#### [RECORD EXTRACTS]
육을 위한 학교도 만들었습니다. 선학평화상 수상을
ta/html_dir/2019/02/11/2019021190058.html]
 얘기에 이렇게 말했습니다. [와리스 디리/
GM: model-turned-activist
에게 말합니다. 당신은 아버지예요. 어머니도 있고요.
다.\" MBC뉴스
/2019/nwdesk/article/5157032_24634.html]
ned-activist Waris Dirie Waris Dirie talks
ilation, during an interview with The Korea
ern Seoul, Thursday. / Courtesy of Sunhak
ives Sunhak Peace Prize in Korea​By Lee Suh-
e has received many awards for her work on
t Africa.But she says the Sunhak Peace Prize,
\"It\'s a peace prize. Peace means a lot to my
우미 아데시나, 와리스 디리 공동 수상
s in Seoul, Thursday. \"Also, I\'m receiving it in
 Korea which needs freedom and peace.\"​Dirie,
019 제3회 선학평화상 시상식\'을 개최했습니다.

#### [REQUEST]
All lines with the word "Thursday" should be copied from the material above.

#### [ANSWER TO THIS TASK]
ern Seoul, Thursday. / Courtesy of Sunhak
s in Seoul, Thursday. \"Also, I\'m receiving it in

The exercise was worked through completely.